# Excerpted text

□ □ □

Howdy, Stranger!

It looks like you're new here. If you want to get involved, click one of these buttons!





Oldsmobile Aurora Maintenance & Repair

1100101103105106220

Comments

  • 2k1olds2k1olds Posts: 98
    'rora in for a oil change Sunday. Now, since yesterday, the car has a vibration (both idling in park and on the road). When you're sitting there in park and rev it, the vibration starts at about 1200 rpm and continues through about 2700 rpm and then goes away and smooths out. But, when driving, it has the vibration all the time, even when coasting. The vibration is not in the steering wheel, just a seat of the pants feel. Any idea what could have happened? They said the tires were all overinflated by 10 psi (40 instead of 30), which means they were balanced at 40, compliments of the people that did the last oil change. It can't be the tires, because it vibrates while sitting in park. Anybody else have this happen??
  • 98 Aurora with Autobaun .... has intermittent blower ... even turning blower to high it will blow at whatever speed it chooses ... sometimes it will not blow at all. GM manual says it could be the blower control module or the programer .. any experience with this out there?
  • rjs200240rjs200240 Posts: 1,277
    Is the oil level proper? I'd check that since that's all that changed. You might try to note the consistency of it also to ensure it's the right weight (might be hard to do).

□ □ □

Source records
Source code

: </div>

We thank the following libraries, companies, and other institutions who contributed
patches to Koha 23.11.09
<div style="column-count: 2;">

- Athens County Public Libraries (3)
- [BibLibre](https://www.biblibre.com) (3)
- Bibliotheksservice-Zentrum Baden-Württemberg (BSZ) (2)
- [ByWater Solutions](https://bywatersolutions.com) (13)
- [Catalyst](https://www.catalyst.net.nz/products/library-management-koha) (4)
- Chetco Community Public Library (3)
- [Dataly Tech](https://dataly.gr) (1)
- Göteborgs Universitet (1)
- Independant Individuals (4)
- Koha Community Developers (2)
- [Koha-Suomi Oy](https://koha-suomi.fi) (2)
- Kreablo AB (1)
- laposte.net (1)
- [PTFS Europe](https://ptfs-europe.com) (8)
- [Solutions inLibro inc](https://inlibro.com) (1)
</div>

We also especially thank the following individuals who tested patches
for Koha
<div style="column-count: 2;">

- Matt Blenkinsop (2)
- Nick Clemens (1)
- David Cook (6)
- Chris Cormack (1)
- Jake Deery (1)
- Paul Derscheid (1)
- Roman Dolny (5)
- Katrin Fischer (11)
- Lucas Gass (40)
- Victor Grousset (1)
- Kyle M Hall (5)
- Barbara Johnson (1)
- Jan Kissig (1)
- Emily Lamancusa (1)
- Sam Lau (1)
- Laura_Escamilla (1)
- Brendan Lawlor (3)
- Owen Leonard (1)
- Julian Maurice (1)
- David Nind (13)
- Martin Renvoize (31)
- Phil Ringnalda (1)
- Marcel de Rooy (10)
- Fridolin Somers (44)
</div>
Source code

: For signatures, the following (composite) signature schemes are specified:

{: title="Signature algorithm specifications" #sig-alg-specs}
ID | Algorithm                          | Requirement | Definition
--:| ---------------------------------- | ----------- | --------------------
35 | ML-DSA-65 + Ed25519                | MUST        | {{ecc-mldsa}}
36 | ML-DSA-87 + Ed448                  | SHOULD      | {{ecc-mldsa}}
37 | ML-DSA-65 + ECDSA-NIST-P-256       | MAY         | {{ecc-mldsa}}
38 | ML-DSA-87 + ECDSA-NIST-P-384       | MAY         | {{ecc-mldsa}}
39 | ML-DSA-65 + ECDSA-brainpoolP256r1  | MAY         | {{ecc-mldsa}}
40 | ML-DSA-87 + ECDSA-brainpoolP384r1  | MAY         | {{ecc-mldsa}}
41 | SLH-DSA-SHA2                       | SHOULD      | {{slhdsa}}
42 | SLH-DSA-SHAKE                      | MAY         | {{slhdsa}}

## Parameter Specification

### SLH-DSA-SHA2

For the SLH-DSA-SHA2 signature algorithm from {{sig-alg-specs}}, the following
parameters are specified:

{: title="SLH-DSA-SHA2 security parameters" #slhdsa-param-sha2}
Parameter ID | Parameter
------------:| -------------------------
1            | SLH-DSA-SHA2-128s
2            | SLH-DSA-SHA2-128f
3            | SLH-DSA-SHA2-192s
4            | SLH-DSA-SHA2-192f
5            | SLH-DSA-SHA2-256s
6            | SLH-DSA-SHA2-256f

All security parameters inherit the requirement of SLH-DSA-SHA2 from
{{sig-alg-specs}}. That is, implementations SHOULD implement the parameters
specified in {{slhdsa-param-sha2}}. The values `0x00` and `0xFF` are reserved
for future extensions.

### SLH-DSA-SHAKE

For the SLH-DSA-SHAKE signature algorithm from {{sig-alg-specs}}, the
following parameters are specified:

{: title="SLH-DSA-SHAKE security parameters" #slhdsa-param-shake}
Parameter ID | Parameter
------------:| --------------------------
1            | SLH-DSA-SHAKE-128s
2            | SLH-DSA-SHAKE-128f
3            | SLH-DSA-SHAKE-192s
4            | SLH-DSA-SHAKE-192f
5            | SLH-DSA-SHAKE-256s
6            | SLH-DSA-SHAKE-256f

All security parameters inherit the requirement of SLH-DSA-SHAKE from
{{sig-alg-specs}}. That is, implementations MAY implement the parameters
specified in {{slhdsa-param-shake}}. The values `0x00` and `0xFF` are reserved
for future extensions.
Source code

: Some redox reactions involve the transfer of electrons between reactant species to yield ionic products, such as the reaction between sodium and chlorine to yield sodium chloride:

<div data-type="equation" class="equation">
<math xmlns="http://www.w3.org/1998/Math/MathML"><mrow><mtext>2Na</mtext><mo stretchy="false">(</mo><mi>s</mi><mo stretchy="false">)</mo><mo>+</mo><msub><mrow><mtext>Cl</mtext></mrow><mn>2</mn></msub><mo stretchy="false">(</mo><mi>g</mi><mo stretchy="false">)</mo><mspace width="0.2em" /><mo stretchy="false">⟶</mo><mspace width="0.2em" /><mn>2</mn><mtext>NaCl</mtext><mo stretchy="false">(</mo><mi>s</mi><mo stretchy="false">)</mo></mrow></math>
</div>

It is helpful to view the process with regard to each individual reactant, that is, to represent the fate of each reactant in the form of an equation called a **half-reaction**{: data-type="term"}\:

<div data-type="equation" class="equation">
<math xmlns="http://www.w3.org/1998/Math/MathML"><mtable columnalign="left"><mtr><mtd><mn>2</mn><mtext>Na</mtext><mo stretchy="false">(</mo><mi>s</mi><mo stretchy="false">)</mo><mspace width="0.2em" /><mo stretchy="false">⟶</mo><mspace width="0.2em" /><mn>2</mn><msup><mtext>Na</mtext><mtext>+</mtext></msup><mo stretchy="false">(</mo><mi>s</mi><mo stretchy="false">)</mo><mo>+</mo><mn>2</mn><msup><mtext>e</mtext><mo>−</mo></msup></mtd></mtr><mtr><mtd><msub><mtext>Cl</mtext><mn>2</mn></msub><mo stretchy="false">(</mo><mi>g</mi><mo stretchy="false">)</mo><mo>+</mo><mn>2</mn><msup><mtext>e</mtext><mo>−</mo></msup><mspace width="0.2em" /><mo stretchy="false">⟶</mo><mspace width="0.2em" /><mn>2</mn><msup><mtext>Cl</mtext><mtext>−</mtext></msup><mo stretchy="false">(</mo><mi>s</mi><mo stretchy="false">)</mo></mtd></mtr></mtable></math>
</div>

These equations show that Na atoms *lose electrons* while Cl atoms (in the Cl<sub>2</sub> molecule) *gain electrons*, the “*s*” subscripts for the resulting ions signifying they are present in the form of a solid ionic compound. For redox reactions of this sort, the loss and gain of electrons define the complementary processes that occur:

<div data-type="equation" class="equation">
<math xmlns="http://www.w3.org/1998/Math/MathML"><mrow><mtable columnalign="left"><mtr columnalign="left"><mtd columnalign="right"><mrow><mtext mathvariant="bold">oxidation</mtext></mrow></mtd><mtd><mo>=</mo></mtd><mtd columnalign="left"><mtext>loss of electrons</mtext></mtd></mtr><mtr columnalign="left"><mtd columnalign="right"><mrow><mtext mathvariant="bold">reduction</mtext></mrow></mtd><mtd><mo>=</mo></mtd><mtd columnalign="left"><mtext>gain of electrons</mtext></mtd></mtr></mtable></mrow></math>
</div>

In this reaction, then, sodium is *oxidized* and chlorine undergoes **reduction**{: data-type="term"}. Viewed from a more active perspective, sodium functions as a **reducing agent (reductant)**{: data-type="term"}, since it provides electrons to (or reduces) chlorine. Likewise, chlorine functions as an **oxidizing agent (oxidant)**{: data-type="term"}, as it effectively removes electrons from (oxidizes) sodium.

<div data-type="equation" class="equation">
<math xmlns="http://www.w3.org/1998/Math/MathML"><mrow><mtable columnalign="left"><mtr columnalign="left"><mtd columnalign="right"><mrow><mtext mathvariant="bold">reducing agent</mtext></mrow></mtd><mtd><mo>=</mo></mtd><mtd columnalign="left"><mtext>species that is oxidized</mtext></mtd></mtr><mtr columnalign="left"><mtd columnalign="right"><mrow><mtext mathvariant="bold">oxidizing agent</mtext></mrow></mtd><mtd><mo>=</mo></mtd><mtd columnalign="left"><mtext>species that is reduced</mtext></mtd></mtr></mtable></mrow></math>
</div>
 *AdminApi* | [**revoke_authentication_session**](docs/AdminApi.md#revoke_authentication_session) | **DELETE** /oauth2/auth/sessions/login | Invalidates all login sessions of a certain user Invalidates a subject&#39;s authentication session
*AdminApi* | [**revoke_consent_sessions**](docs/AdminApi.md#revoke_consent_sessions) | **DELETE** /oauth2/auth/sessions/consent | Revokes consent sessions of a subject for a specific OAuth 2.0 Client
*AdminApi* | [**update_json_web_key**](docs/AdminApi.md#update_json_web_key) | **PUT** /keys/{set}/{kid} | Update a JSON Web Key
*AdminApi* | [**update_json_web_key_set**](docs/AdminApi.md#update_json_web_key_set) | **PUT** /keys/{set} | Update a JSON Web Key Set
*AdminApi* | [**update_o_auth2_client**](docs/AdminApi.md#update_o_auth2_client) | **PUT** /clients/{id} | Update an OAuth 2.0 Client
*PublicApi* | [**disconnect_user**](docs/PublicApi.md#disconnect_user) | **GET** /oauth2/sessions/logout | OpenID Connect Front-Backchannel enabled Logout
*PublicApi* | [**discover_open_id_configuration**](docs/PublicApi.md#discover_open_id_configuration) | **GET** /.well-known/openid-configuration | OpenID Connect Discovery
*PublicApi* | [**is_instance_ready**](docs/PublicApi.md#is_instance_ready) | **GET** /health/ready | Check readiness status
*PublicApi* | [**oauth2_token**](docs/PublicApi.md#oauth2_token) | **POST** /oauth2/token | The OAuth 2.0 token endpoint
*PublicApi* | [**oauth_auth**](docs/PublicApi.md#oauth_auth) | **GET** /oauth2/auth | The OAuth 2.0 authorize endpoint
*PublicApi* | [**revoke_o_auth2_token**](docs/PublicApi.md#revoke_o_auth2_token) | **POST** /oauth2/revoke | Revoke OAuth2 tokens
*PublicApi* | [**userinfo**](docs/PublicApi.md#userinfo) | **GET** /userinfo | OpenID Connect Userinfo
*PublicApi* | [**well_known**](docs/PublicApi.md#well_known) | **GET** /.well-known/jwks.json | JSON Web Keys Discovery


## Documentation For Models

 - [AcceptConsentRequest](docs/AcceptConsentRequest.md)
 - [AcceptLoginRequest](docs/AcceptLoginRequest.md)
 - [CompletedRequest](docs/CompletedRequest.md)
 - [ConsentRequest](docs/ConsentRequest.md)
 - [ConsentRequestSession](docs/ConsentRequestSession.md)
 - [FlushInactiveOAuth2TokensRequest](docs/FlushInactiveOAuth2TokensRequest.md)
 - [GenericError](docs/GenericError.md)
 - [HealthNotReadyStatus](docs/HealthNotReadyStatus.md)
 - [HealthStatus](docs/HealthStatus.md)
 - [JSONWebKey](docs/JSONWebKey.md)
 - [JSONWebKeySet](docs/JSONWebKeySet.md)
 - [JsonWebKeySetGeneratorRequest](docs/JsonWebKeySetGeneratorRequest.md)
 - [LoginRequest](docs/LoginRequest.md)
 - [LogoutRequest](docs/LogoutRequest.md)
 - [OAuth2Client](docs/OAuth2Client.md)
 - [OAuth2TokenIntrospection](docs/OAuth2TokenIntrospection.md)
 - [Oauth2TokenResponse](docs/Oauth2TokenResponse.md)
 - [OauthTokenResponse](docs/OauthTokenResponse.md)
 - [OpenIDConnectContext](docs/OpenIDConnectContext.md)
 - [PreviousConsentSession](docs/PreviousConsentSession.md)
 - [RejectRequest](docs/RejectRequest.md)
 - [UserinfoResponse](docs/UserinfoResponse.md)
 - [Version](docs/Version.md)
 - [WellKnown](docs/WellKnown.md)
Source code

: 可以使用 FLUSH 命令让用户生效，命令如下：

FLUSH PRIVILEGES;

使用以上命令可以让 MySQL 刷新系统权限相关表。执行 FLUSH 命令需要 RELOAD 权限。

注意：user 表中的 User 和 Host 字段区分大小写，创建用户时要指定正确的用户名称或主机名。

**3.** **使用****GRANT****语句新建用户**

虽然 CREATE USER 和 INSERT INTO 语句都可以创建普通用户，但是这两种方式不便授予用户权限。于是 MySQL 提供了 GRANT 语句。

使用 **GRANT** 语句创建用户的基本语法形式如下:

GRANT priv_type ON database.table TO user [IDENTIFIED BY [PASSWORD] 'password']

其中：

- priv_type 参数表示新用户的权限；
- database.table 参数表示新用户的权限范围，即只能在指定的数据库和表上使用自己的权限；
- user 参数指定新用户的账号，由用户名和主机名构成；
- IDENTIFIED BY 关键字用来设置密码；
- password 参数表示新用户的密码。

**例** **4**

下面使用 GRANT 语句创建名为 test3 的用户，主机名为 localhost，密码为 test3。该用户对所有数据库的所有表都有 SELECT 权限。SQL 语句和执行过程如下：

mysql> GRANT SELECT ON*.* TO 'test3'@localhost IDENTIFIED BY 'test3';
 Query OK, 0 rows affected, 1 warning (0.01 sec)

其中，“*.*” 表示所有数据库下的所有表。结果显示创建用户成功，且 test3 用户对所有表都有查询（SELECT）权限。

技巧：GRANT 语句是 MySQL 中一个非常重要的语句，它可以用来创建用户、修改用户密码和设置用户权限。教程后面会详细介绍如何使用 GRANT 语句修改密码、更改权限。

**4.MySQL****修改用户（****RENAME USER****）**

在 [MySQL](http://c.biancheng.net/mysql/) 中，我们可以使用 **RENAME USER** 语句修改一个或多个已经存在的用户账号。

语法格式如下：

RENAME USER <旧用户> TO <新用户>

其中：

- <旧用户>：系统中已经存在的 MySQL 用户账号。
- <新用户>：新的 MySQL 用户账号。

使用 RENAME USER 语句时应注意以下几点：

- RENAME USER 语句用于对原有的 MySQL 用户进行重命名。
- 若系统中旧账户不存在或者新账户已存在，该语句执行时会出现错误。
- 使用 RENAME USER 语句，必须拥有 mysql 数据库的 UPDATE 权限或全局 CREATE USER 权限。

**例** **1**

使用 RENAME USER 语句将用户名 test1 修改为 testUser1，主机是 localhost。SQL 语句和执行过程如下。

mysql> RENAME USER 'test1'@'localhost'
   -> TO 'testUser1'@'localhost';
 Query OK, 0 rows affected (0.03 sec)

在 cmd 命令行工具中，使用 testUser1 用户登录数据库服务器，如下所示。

□ □ □

# Directions
1. In the Aurora repair thread, at about what rpm does the vibration go away when the car is revved in park?
2. Write out the stretch of the Aurora repair thread from "1100101103105106220" through "have this happen??".
3. Write what comes next in the Aurora repair thread, picking up after its last post.

# Results of the exercise
1. About 2700 rpm.

2.
1100101103105106220

Comments

  • 2k1olds2k1olds Posts: 98
    'rora in for a oil change Sunday. Now, since yesterday, the car has a vibration (both idling in park and on the road). When you're sitting there in park and rev it, the vibration starts at about 1200 rpm and continues through about 2700 rpm and then goes away and smooths out. But, when driving, it has the vibration all the time, even when coasting. The vibration is not in the steering wheel, just a seat of the pants feel. Any idea what could have happened? They said the tires were all overinflated by 10 psi (40 instead of 30), which means they were balanced at 40, compliments of the people that did the last oil change. It can't be the tires, because it vibrates while sitting in park. Anybody else have this happen??

3.
  • I just took my '96 Aurora in for an oil change/coolant flush/AC recharge and the dealer had recall parts on hand and did the recall for me. They replaced the fuel rail with a stainless steel one, took them about 1-2 hours I think. I think I got pushed to the back of the line when they figured out it needed recalling, I took the car in at 7 AM and didnt get it till 6 PM. They didnt replace the fuel return line, however.

    Greg

    '96 Autobahn
  • buckdogbuckdog Posts: 19
    Just had this happen to me, started working intermitrntly for a couple of days then just quit working alltogether. I checked everything fuses, blower motor and everything checked ok. What it ended up being was the blower control module $97 at dealer only. When I unpluged one of the two connectors, the one with only one red wire, the pin from the module was burned off and melted permenatly right inside the connector. So I had to cut off the conn. and crimp a hardware style slip on connector in its place. That module must of really got hot at one time to burn the pin right off. The module is just to the left of the blower motor mounted to the side caseing of the HVAC ductwork, two screws hold it on. Its got a rather large heat sink on it that you can't see because it's inside the duct, with that size of heat sink I know there's smoe heat being generated.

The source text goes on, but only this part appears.